It started one weekend at a flea market, where Peter J. Cohen happened to wander over to a woman selling a tub of old snapshots and picked out five. “I don’t know why I bought these,” he thought, “but I’m going back next weekend.”
Twenty-five years later, Cohen has collected over 50,000 snapshots—personal amateur photographs—that were lost, discarded, or disowned by their original owners.
Cohen acquired them from flea markets, eBay, dealers, and boxes sent to him on consignment. While he has little formal art historical training—he works now as an investor—he has always been a collector and long interested in amateur and professional photography of the 20th century. At the start of that era, the snapshot was still a new format, made possible only when the Kodak camera went on the market in 1888.

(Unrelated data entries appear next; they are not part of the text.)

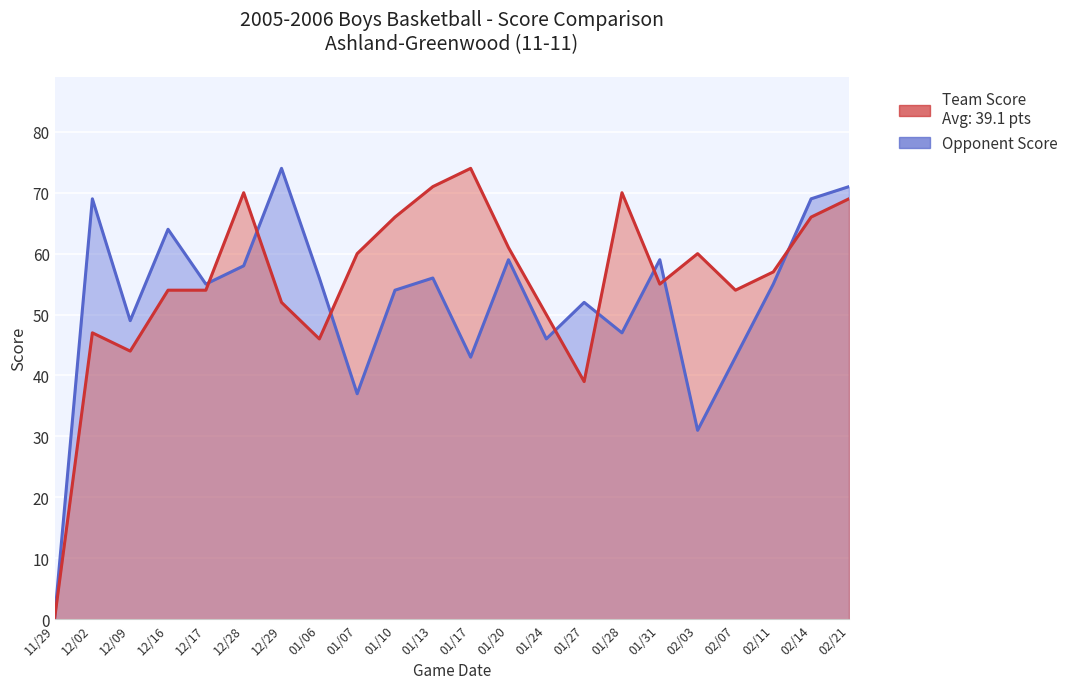

The value of Opponent Score at 01/20 is 101. True or false?

False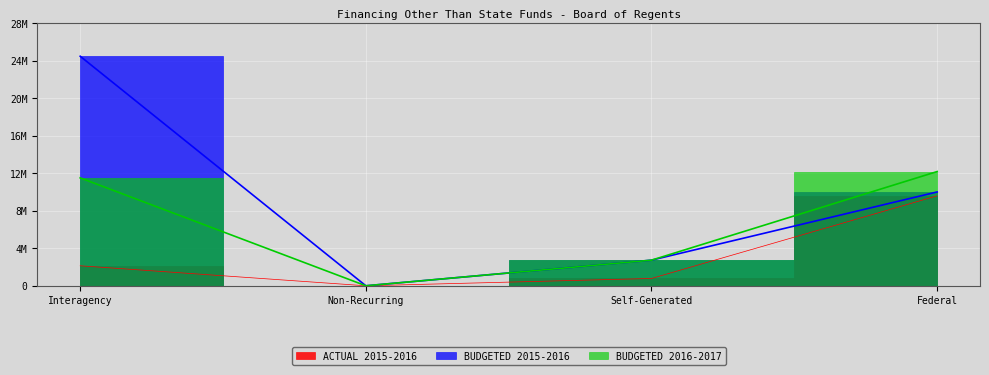

What position from the left is Non-Recurring?

2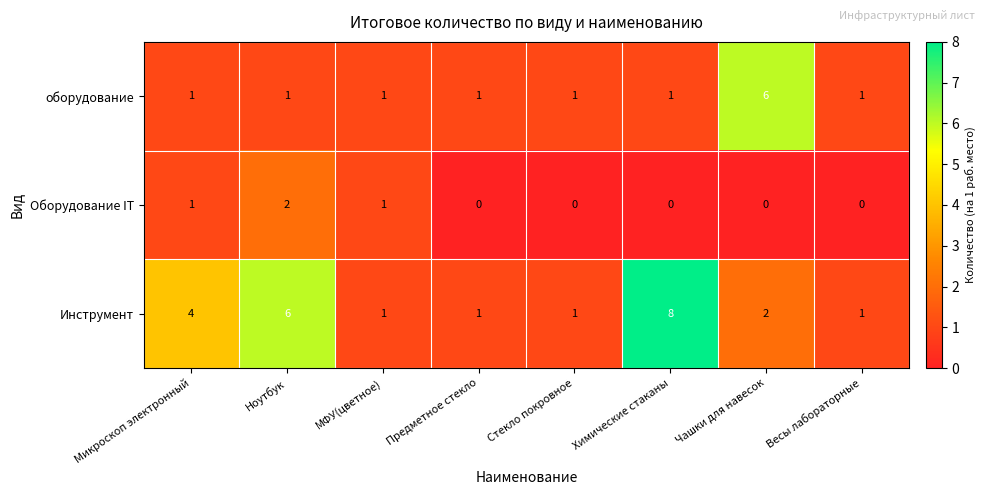

True or false: оборудование has a value of 1 at Ноутбук.

True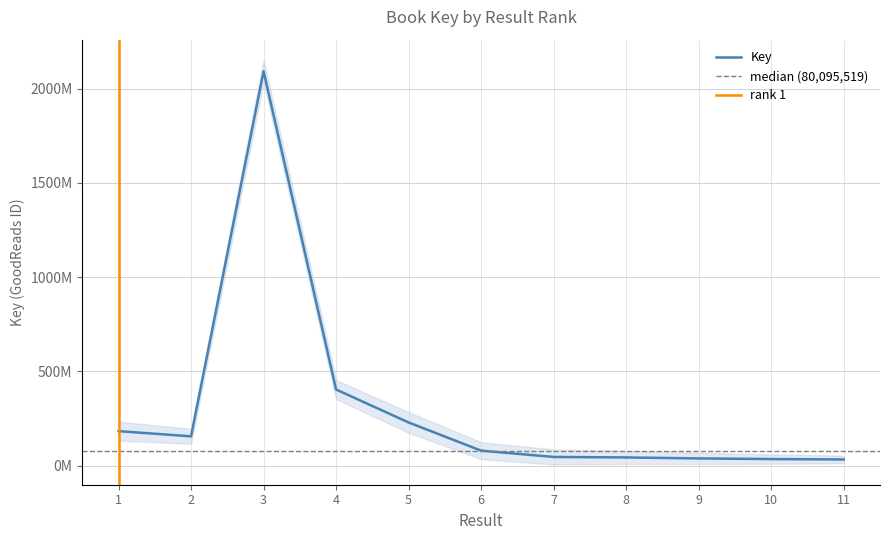

What is the greatest value displayed?

2091948570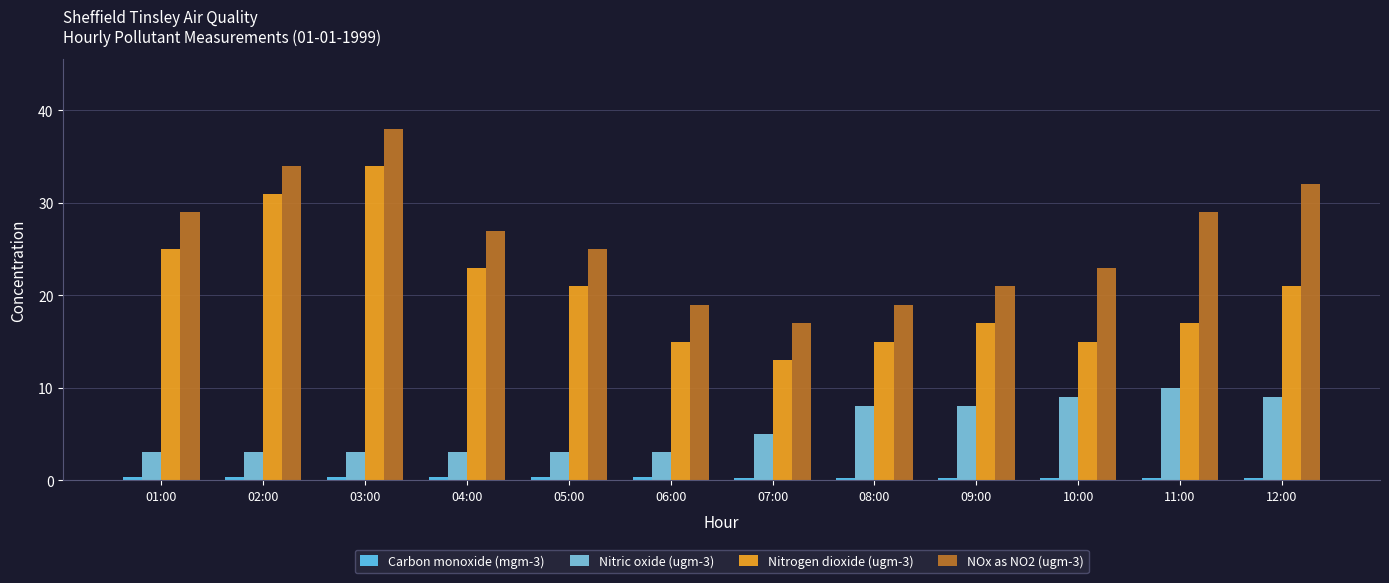

Is the value of Carbon monoxide (mgm-3) at 10:00 greater than the value of Nitric oxide (ugm-3) at 01:00?

No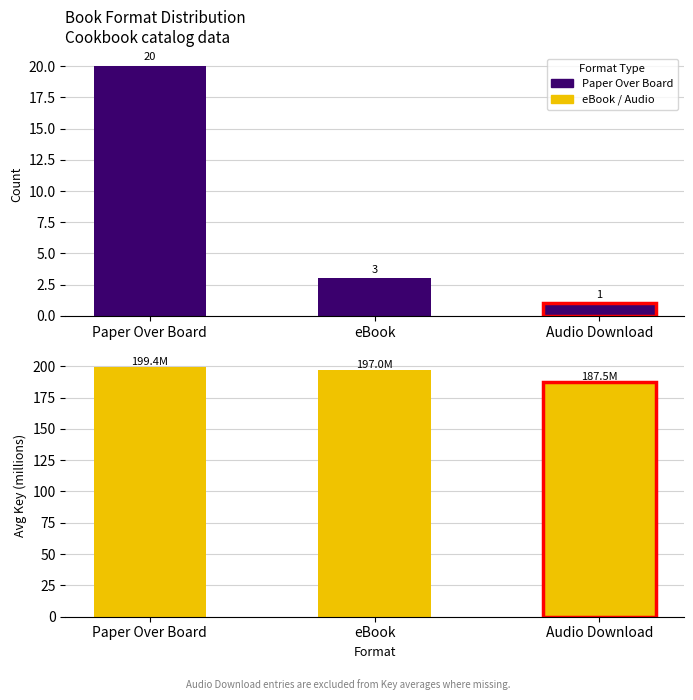

What is the smallest value displayed?

1.0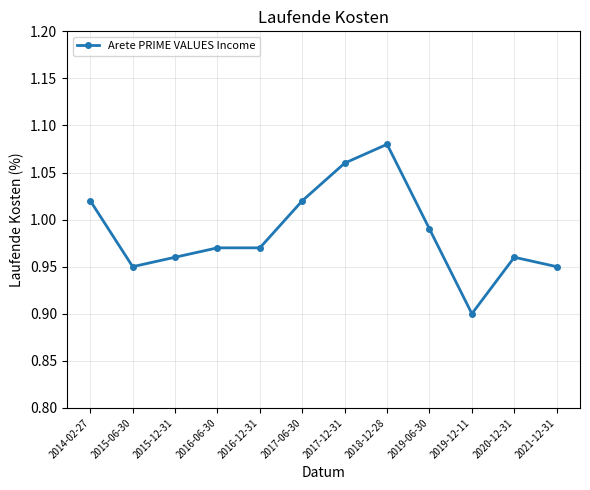

Where is the data nearest to the value 0?

2019-12-11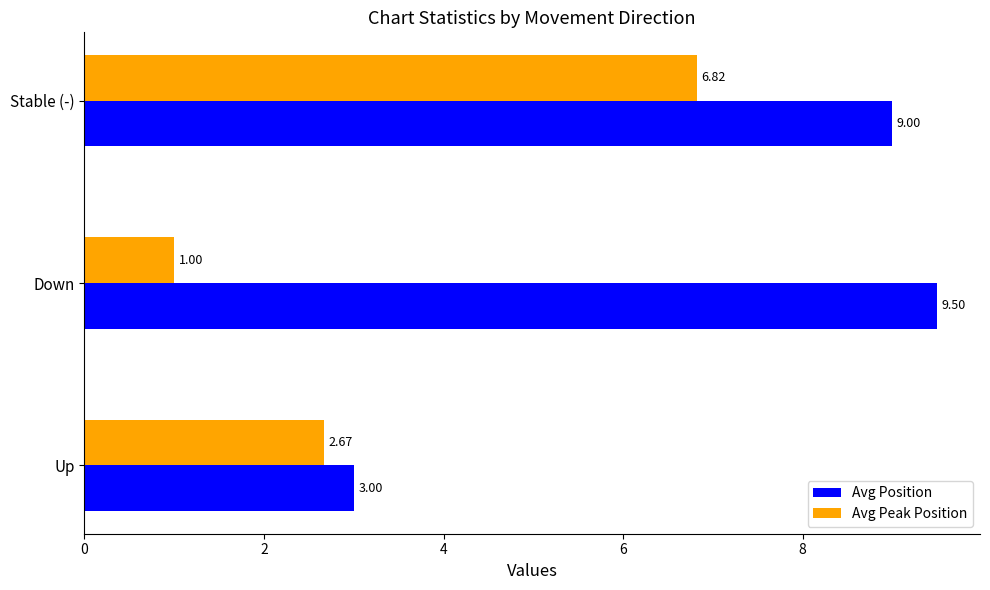

Which category has the highest value across all series?

Down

Cohen didn’t think much at first about how he chose his examples. Nor did he think about organizing his quickly growing trove. When he began to do so, and especially when he hired assistants to help him sort, he realized that the photos could be grouped into definite—though sometimes odd—categories: “People on Poles,” for example, or “Photographers’ Shadows,” or “Women in Trees.”

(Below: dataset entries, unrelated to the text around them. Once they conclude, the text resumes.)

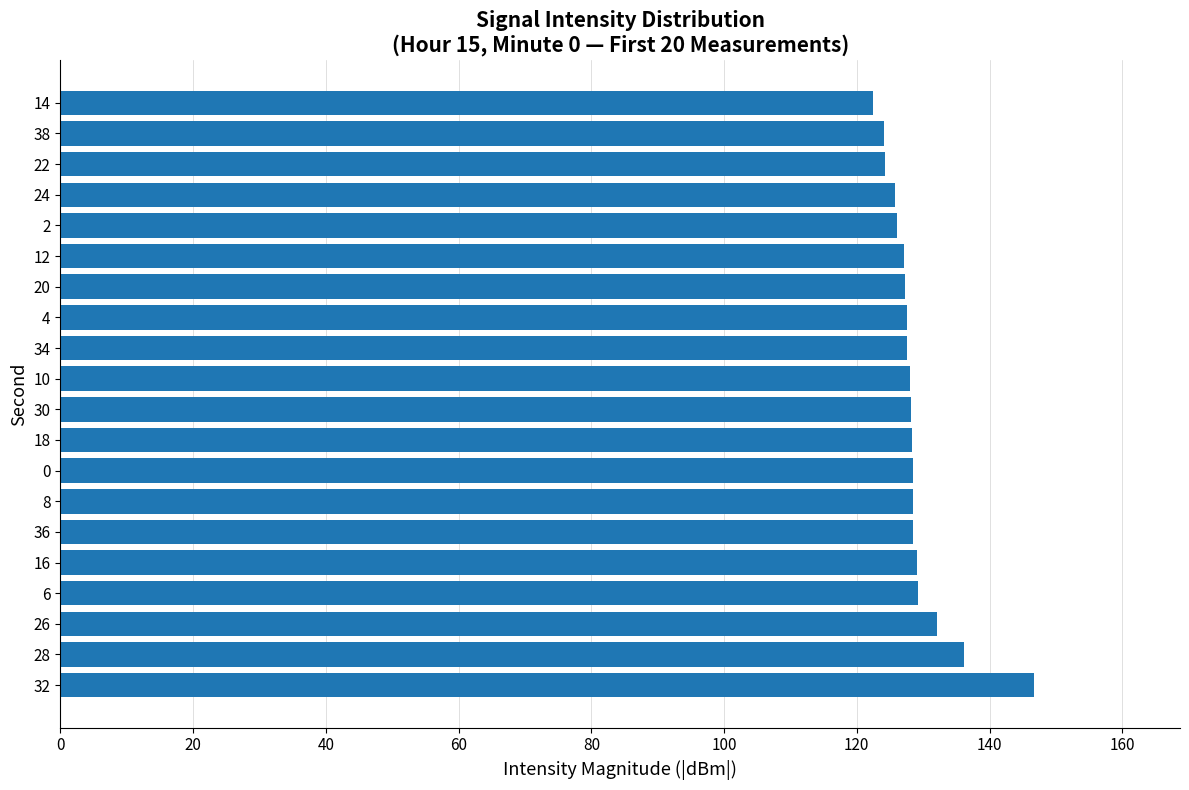

What is the greatest value displayed?

146.7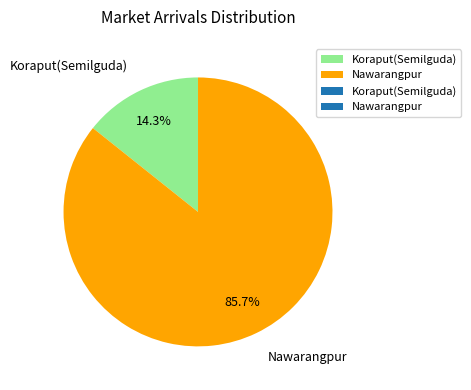

True or false: Nawarangpur accounts for 97% of the total.

False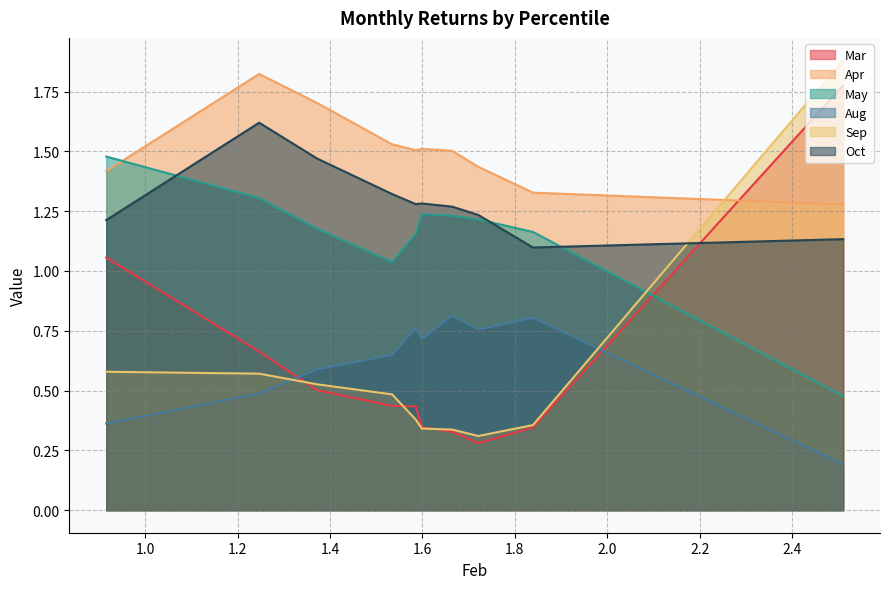

How many times do Aug and Mar cross each other?

2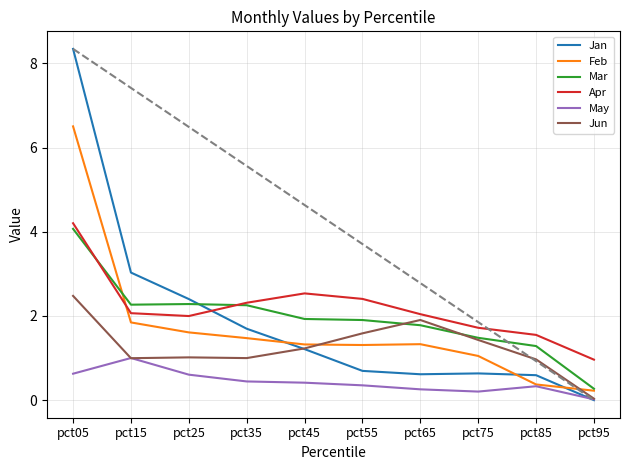

Is the value of Feb at pct75 greater than the value of Mar at pct55?

No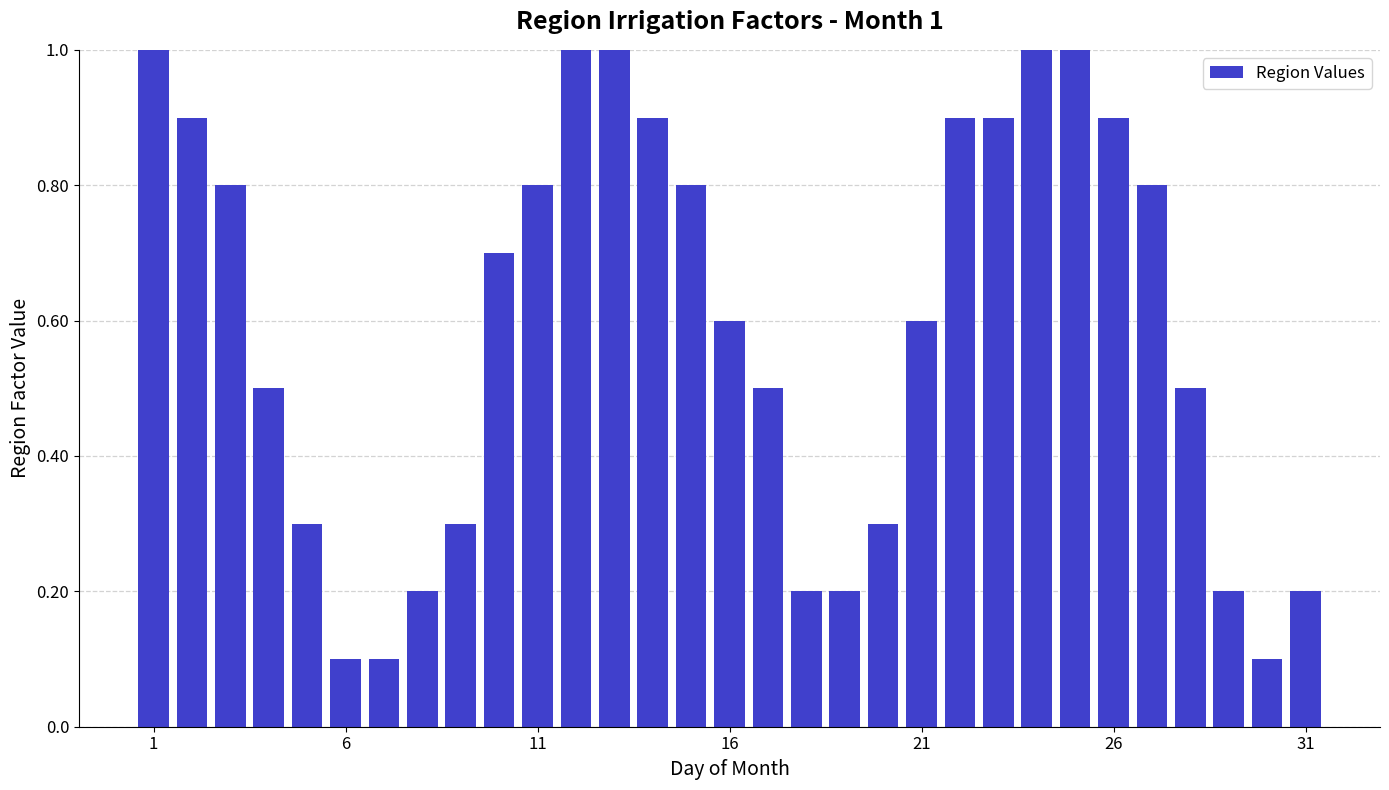

How many bars are there in total?

31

The Museum of Fine Arts, Boston, which was the beneficiary of the largest gift to a museum from this collection—over 1,000 pictures—preserved these labels in its exhibition “Unfinished Stories: Snapshots from the Peter J. Cohen Collection.” Ranging across space and time, the categories reveal unexpected leitmotifs of different lives. The result is a kind of “anthropology of the ordinary,” according to Kristen Gresh, who curated the MFA exhibit with Karen E. Haas.

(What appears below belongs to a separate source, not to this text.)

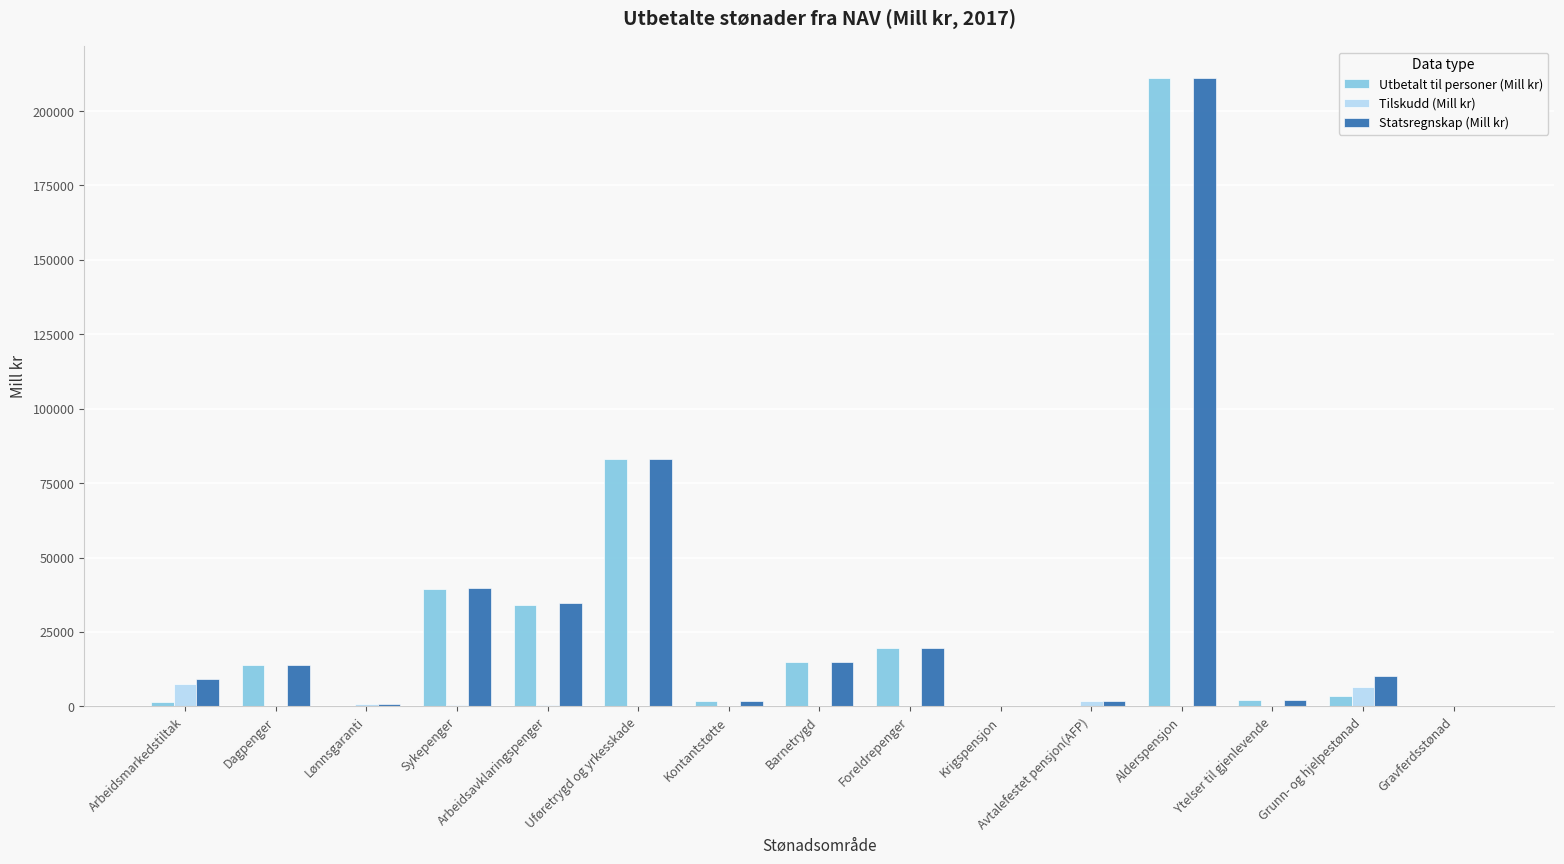

At which category is the sum across all series the highest?

Alderspensjon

Cohen explained his own deepening understanding, for example, of how women in the 20th century used snapshots to enhance their independence and their relationships with other women. He also noticed “a terrific sense of playfulness and humor in American amateur photography” as compared to snapshots from other parts of the world.
Aesthetic findings surfaced as well. One of the first categories that Cohen recognized in his collecting was the double-exposed picture. Gresh found this group “particularly fascinating” because “they attest to what photography is capable of.” A double exposure can only be created with the camera, she pointed out. “It’s really what the medium is about.”
The snapshot isn’t often considered “fine art,” but that exclusion is part of the point, according to Gresh. “Snapshots in a museum collection can challenge us to think about the boundaries we put on the category of photography,” she said. The fact that “the photograph is accessible and democratic” is a “fundamental part” of its history. And even if unknown people behind the camera didn’t consider themselves artists, they (and their subjects) created images of enduring aesthetic interest.
Today’s photographic technology makes that creativity more accessible than ever, as people snap, crop, and filter pictures on their phones. Yet few of those images become physical objects that future collectors could pick through in a box at a flea market. Cohen worries about this development. “I advise every younger person I meet,” he said, to “pick out one out of every 10 [photos] that they like and print them out in one shape or another.”
Cohen, meanwhile, is still collecting. And categorizing. Recently, he said, he went back through his boxes to assemble a group of people standing on one leg. He continues to rearrange labels and rummage through piles. “The universe expands the more you look,” Cohen explained. “I believe that’s true in everything.”
About 300 photographs are on display in “Unfinished Stories: Snapshots from the Peter J. Cohen Collection” at the Museum of Fine Arts, Boston, through February 21, 2016.